Jews of Drama


Life and sad story of the Jews of Drama


Jews of Drama

It is not certain when the Jewish community started in Drama. The is evidence attesting to the presence of Jews to as far back as the Roman period. However, definite mention of Jews in Drama is mentioned by the famous Spanish traveler Benjamin of Tudela, who visited Drama in the 12th century. He mentions that about 140 Jewish families lived in the town. Their numbers were supplemented after the siege and fall of Budapest in 1529 when Jews from Hungary moved south and settled in the town. The Jewish population expanded in the 19th and 20th century thanks in large part to the development of tobacco production and processing. Tobacco companies like Herzog and Commercial were Jewish enterprises. Drama like the other tobacco towns in Macedonia and Thrace greatly expanded during this period. Sephadic Jews from Thessaloniki and Serres moved Drama. The migration waves of Jews from Serres to Drama rose after the destructive fire in the city in 1913, caused by second Balkan War. By the end of the 1920s the town’s Jewish community boasted a synagogue, two cemeteries and a private school. The main district in which the Jews lived was Aghia Barbara with about 300 families, in other words about 1200 members in 1941. Jews belonged to all social classes and mixed and engaged in the life of the town.

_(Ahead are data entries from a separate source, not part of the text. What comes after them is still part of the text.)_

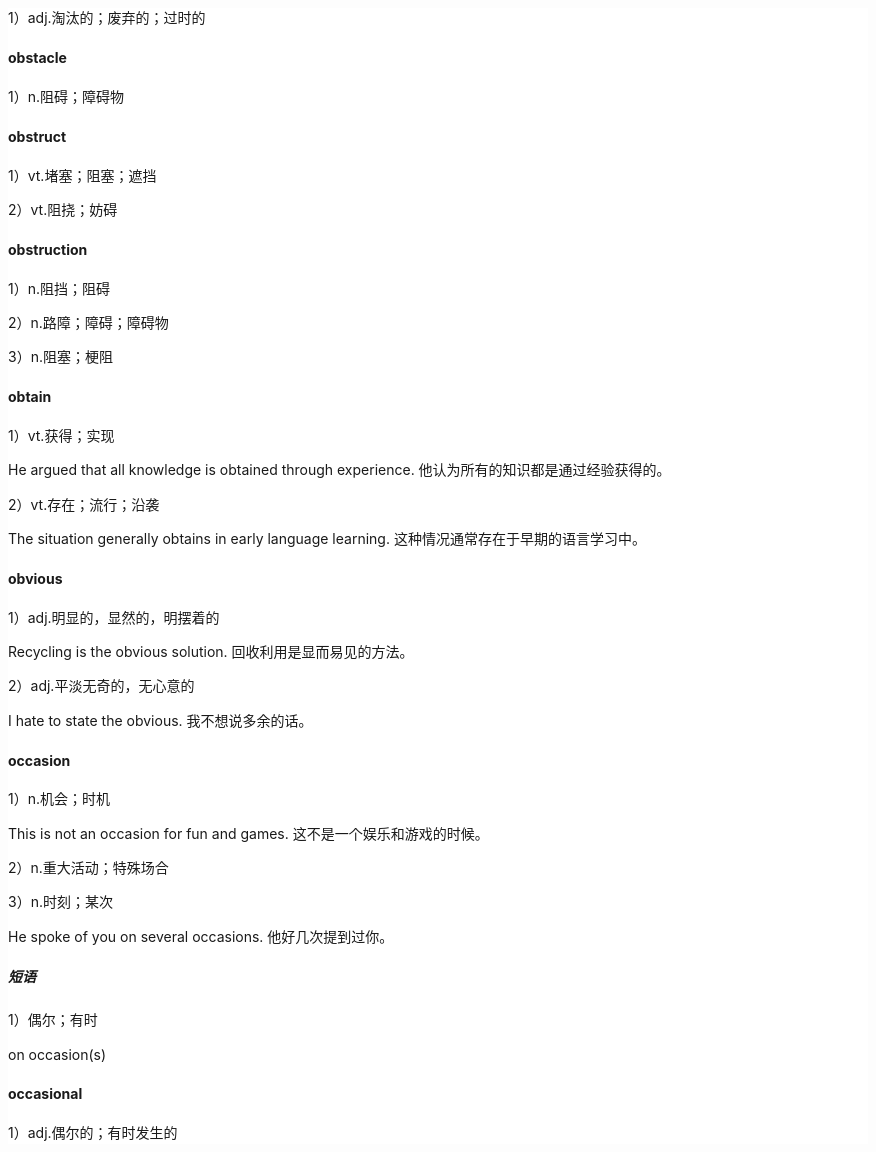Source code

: 1）adj.淘汰的；废弃的；过时的

#### obstacle

1）n.阻碍；障碍物

#### obstruct

1）vt.堵塞；阻塞；遮挡

2）vt.阻挠；妨碍

#### obstruction

1）n.阻挡；阻碍

2）n.路障；障碍；障碍物

3）n.阻塞；梗阻

#### obtain

1）vt.获得；实现

He argued that all knowledge is obtained through experience.	他认为所有的知识都是通过经验获得的。

2）vt.存在；流行；沿袭

The situation generally obtains in early language learning.	这种情况通常存在于早期的语言学习中。

#### obvious

1）adj.明显的，显然的，明摆着的

Recycling is the obvious solution.	回收利用是显而易见的方法。

2）adj.平淡无奇的，无心意的

I hate to state the obvious.	我不想说多余的话。

#### occasion

1）n.机会；时机

This is not an occasion for fun and games.	这不是一个娱乐和游戏的时候。

2）n.重大活动；特殊场合

3）n.时刻；某次

He spoke of you on several occasions.	他好几次提到过你。

##### 短语

1）偶尔；有时

on occasion(s)

#### occasional

1）adj.偶尔的；有时发生的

On 21 April 1941, thirteen days after the German invasion, Bulgarian soldiers, allies of the Germans,   occupied the areas of Eastern Macedonia and Western Thrace, except for a part of Evros, which remained under the German Administration. King Boris of Bulgaria wanted to change the demographic character of the region and when the population, Jew and Gentile rioted on 28 September 1941 at his brutal and repressive polices, he instigated a series of mass executions and thousands died. Ironically many inhabitants of Drama, including Jews, fled to the German occupied regions.

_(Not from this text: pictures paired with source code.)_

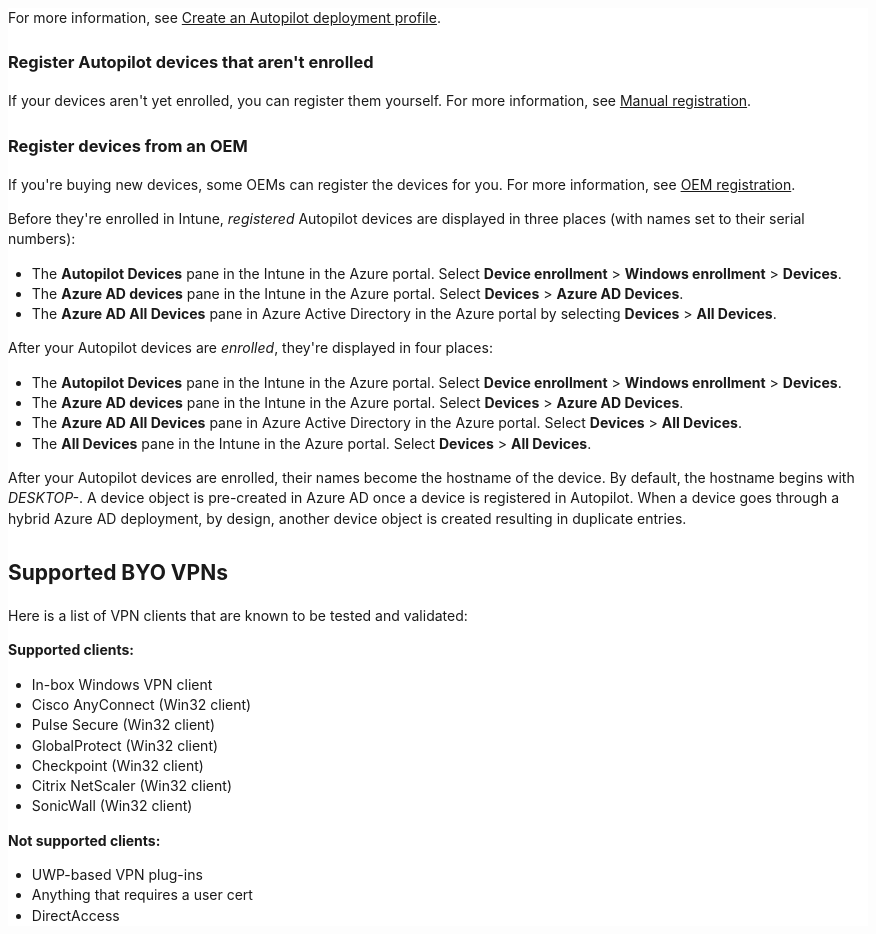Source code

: For more information, see [Create an Autopilot deployment profile](profiles.md).

### Register Autopilot devices that aren't enrolled

If your devices aren't yet enrolled, you can register them yourself. For more information, see [Manual registration](manual-registration.md).

### Register devices from an OEM

If you're buying new devices, some OEMs can register the devices for you. For more information, see [OEM registration](oem-registration.md).

Before they're enrolled in Intune, *registered* Autopilot devices are displayed in three places (with names set to their serial numbers):
- The **Autopilot Devices** pane in the Intune in the Azure portal. Select **Device enrollment** > **Windows enrollment** > **Devices**.
- The **Azure AD devices** pane in the Intune in the Azure portal. Select **Devices** > **Azure AD Devices**.
- The **Azure AD All Devices** pane in Azure Active Directory in the Azure portal by selecting **Devices** > **All Devices**.

After your Autopilot devices are *enrolled*, they're displayed in four places:
- The **Autopilot Devices** pane in the Intune in the Azure portal. Select **Device enrollment** > **Windows enrollment** > **Devices**.
- The **Azure AD devices** pane in the Intune in the Azure portal. Select **Devices** > **Azure AD Devices**.
- The **Azure AD All Devices** pane in Azure Active Directory in the Azure portal. Select **Devices** > **All Devices**.
- The **All Devices** pane in the Intune in the Azure portal. Select **Devices** > **All Devices**.

After your Autopilot devices are enrolled, their names become the hostname of the device. By default, the hostname begins with *DESKTOP-*.
A device object is pre-created in Azure AD once a device is registered in Autopilot. When a device goes through a hybrid Azure AD deployment, by design, another device object is created resulting in duplicate entries. 

## Supported BYO VPNs 

Here is a list of VPN clients that are known to be tested and validated:

**Supported clients:**
- In-box Windows VPN client
- Cisco AnyConnect (Win32 client)
- Pulse Secure (Win32 client)
- GlobalProtect (Win32 client)
- Checkpoint (Win32 client)
- Citrix NetScaler (Win32 client)
- SonicWall (Win32 client)

**Not supported clients:**
- UWP-based VPN plug-ins
- Anything that requires a user cert
- DirectAccess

After these events, the Jewish population decreased to just 592 souls. They were forced to wear the yellow star and signs were posted on the doors of Jewish homes and stores.  The Germans and the Bulgarians signed in Sofia on 22 February 1943 an agreement that the Bulgarians would expel the Jews from the territories they controlled. During the night of 3-4 March 1943, the Jews of Drama were taken from their homes, housed temporarily in the building of the Tobacco Monopoly and then moved by rail to the extermination camps. Only 39 Jews survived the catastrophe of World War II. In 1997 a memorial plaque was placed on the tobacco warehouses where in 1943 the Jews of Drama were arrested and detained. In 1999 the Municipality of Drama, the Administrative Board of the Jewish Community of Kavala and the Central Board of  Jewish Communities in Greece erected a Memorial for the Jewish Martyrs of the Holocaust in the park of Aghia Barbara. This memorial and the Jewish cemetery are the only monuments providing evidence of the Jewish presence in Drama in the past.